### Extrait de la page
Une délégation du Conseil consultatif pour les régions ultrapériphériques (CCRUP) s’est rendue dans la baie du Robert, en Martinique, afin de mesurer les conséquences des échouements de sargasses sur la pêche, les équipements et la population. Des représentants de neuf régions ultrapériphériques participent à cette visite, destinée à préparer des propositions qui seront ensuite transmises aux institutions européennes.
Dans la baie du Robert, fortement touchée par le phénomène, une douzaine de marins-pêcheurs ramassent quotidiennement les algues à la main. Celles-ci sont ensuite déposées dans une barge d’une quarantaine de mètres avant leur traitement. Les professionnels dénoncent une opération éprouvante et des dégâts importants sur leurs bateaux. Le cuivre, les moteurs et les faisceaux électriques seraient notamment attaqués par les émanations produites lors de la décomposition des sargasses.
Des professionnels confrontés à des pertes économiques et sanitaires
« Économiquement, cela a un impact considérable sur nos ressources et nos revenus. Il faut impérativement qu’il y ait des aides », alerte Jean-Michel Cotrebil, président du comité des pêches de Martinique. Certains marins souffriraient également de problèmes cutanés, notamment d’eczéma. Léonard Raghnauth, président du comité régional des pêches et des élevages marins de Guyane, estime pour sa part que les moyens actuellement mobilisés ne sont pas à la hauteur de la crise.

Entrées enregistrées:
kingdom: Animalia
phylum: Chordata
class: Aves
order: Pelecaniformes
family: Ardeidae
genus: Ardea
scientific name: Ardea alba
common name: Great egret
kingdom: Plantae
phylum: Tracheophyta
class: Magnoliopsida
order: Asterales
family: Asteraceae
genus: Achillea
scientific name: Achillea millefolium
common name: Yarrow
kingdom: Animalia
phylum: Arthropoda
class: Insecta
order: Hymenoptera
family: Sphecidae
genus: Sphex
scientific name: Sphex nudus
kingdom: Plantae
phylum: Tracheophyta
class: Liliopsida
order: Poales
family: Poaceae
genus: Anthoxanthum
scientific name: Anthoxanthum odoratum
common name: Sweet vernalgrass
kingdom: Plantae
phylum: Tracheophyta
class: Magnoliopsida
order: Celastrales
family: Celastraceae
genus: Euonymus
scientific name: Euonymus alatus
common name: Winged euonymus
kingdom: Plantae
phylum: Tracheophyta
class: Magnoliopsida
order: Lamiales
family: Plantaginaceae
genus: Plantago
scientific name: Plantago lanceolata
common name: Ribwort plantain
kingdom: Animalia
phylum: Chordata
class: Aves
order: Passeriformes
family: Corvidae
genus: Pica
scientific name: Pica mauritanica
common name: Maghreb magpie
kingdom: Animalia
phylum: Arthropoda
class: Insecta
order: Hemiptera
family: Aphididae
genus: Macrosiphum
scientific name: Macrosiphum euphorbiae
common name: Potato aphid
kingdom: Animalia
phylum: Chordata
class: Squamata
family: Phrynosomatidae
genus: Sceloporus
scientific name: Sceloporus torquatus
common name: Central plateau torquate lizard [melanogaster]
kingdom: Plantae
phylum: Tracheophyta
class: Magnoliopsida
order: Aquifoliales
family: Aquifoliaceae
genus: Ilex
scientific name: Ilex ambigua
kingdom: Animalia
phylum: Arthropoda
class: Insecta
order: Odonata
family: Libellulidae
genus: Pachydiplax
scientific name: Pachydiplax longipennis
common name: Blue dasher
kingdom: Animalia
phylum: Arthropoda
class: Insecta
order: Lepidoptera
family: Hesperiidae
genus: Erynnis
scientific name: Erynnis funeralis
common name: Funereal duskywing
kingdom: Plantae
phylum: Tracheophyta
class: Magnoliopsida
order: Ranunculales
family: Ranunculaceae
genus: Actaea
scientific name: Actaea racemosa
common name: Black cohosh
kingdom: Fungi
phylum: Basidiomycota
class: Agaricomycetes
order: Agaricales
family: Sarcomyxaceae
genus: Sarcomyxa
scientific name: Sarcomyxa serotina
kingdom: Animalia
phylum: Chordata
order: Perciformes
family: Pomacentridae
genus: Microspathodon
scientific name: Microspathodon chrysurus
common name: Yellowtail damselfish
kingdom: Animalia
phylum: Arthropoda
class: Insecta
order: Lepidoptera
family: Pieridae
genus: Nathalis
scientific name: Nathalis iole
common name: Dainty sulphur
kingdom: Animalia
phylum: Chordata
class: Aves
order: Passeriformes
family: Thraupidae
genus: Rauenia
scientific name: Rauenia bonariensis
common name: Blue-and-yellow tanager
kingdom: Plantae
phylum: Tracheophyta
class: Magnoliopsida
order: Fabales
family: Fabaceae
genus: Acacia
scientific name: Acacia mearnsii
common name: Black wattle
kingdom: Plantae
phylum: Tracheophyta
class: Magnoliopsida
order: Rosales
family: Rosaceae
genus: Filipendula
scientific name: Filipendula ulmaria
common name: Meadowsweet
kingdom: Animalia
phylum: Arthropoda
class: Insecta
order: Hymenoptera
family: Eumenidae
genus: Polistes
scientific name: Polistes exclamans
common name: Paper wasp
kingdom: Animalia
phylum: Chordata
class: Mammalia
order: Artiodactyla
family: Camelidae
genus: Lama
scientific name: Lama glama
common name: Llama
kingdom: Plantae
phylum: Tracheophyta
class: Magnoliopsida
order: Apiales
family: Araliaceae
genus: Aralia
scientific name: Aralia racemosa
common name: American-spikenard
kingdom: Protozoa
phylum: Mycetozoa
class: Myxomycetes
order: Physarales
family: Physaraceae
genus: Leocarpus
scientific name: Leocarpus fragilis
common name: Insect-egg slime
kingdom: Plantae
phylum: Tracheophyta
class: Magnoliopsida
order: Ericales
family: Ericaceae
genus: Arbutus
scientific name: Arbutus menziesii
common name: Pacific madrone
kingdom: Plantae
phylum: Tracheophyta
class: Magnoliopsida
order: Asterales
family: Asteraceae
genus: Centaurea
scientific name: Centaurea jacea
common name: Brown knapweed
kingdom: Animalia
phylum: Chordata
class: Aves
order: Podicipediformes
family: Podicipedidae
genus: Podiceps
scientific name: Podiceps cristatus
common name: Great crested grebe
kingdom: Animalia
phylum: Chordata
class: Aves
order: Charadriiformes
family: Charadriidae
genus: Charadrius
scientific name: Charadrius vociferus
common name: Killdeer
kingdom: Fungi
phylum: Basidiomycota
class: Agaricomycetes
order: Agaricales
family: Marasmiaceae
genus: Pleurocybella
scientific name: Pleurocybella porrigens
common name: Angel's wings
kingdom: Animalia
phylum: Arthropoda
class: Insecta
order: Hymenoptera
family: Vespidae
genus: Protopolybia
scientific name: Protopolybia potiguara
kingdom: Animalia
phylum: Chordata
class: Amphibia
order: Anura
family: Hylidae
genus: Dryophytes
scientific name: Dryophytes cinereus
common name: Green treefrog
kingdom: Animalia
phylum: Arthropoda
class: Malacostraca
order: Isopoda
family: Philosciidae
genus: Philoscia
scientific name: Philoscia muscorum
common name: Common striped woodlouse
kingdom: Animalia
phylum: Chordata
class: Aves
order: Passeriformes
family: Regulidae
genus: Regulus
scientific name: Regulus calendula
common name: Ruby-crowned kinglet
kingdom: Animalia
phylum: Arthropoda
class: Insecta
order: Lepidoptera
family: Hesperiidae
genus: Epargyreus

### Travail à faire
1 > Reproduisez fidèlement le passage de l'extrait qui s'ouvre sur les mots contenant « Une délégation du » et se clôt sur « aux institutions européennes. ».
2 > D'après l'extrait, combien de marins-pêcheurs ramassent chaque jour les algues à la main dans la baie du Robert ?

### Résultats de l'exercice
1 >
Une délégation du Conseil consultatif pour les régions ultrapériphériques (CCRUP) s’est rendue dans la baie du Robert, en Martinique, afin de mesurer les conséquences des échouements de sargasses sur la pêche, les équipements et la population. Des représentants de neuf régions ultrapériphériques participent à cette visite, destinée à préparer des propositions qui seront ensuite transmises aux institutions européennes.

2 > Une douzaine de marins-pêcheurs.